BirminghamApril 14, 2014
Birmingham bids farewell to the ‘climbing tree’
By Tiffany Esshaki
C & G Staff Writer
The climbing tree, which stood in the middle of the playground at Shain Park, was estimated to be about 65 years old.
BIRMINGHAM — April 9 was a warm, sunny day in Birmingham. As kids ran around the playground at Shain Park, happy to get some long-awaited time outdoors, their parents murmured curiously to each other: Where did the tree go?
Earlier that day, the beloved white pine known as the “climbing tree” had been cut down, along with a Norway maple about 20 feet east of the playground. The Birmingham City Commission voted unanimously April 3, at the recommendation of the city’s forestry expert, to cut down the trees that had stood at the park for more than 65 years.
“These trees have been on the radar since we’ve renovated Shain Park. I’ve struggled all along as to why we were adapting the site plan to accommodate these trees,” said Judd Hart, owner of J.H. Hart Urban Forestry. He explained that both trees were declining in health, and the climbing tree specifically had canker disease, which he likened to cancer for trees.
“It’s getting to the point now where it’s becoming unsightly, and I’m getting really concerned about kids climbing a tree that’s failing,” he warned the commission.
The commission briefly discussed alternatives to taking the trees out, including underground aeration of the trees’ roots, with Hart and Birmingham Director of Public Services Lauren Wood. It was determined that any efforts would be temporary, and for safety purposes, the trees should come down.
“I think the writing is on the wall, and I don’t see any reason to try and save a dying tree,” said Commissioner Tom McDaniel during the meeting. “It’s time to say goodbye, sadly.”
After the April 3 meeting, Wood said that J.H. Hart was waiting until the weather cleared enough to allow the work. On Wednesday, Mother Nature provided such a day, and both trees were gone and the area cleaned up by 11:30 a.m. The project cost the city $600.

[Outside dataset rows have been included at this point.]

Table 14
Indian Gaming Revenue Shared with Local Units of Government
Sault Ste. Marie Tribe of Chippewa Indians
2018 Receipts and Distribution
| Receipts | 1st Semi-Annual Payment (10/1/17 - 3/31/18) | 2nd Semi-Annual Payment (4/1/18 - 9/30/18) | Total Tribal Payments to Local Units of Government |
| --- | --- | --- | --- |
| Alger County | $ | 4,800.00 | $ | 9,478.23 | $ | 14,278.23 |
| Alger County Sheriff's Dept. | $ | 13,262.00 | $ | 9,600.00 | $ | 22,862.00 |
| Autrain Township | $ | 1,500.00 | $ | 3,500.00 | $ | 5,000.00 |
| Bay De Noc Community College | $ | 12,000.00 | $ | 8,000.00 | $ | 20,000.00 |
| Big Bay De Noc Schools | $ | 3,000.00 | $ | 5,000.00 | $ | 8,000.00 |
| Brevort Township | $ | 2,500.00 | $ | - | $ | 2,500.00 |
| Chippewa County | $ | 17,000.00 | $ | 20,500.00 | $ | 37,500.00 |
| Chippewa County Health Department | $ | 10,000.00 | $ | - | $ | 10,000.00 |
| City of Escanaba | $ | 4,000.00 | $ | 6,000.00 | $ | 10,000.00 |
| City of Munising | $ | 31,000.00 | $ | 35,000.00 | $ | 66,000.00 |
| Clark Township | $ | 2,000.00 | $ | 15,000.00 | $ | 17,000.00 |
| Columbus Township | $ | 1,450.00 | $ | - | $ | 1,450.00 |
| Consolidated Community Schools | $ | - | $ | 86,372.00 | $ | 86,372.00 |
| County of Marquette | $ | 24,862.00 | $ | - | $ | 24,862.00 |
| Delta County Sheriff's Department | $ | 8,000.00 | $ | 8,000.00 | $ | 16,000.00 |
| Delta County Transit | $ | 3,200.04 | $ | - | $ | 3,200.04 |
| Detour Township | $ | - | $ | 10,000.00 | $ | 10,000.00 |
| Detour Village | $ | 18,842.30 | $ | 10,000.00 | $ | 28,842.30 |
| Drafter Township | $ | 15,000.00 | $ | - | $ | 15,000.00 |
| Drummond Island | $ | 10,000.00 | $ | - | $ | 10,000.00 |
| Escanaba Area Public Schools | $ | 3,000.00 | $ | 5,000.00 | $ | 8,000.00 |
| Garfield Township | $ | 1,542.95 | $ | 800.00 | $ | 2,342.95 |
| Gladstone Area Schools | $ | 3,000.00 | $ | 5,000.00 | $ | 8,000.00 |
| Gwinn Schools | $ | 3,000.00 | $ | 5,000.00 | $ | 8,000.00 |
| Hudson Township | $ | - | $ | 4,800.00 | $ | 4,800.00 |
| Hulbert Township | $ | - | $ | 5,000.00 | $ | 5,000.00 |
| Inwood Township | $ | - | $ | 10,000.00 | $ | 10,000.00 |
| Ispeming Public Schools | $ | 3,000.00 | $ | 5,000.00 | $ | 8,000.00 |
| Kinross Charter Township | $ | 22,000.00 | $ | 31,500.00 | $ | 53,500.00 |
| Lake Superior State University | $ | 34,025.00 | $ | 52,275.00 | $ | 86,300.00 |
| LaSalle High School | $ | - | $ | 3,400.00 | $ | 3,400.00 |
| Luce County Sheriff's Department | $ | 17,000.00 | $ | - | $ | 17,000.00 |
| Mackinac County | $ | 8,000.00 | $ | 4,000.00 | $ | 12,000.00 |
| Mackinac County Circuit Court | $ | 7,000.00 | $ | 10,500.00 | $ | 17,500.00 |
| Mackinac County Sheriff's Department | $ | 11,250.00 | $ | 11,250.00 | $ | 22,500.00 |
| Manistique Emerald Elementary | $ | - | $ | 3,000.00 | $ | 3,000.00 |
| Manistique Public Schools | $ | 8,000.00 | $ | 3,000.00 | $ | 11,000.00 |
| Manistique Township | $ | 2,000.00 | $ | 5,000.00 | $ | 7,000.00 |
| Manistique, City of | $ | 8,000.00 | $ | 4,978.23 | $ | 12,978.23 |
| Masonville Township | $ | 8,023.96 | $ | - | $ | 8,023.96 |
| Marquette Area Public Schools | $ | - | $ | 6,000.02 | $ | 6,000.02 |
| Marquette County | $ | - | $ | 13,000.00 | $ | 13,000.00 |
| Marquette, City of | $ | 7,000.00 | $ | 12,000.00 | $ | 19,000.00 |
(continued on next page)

“It probably took under three hours,” said Wood. “The good news is that, now, there’s more room for potential additional play equipment. With sad news sometimes comes good news.”
The commission also discussed the potential to put a commemorative plaque where the climbing tree — used for years as the city’s Christmas tree — once stood.
Birmingham resident Shirin Ulrich took her kids to Shain Park that afternoon for the first time since before the winter set in. She said it was her 9-year-old twins, Aydin and Sophia, who first noticed the missing playground staple.
“I didn’t even realize it. Then my kids ran up to me and said, ‘Where’s the tree?’” said Ulrich.
She said that her kids played on the tree often, after the family walked from Baldwin Public Library over to the park to play.
“It was a good climbing tree,” she said.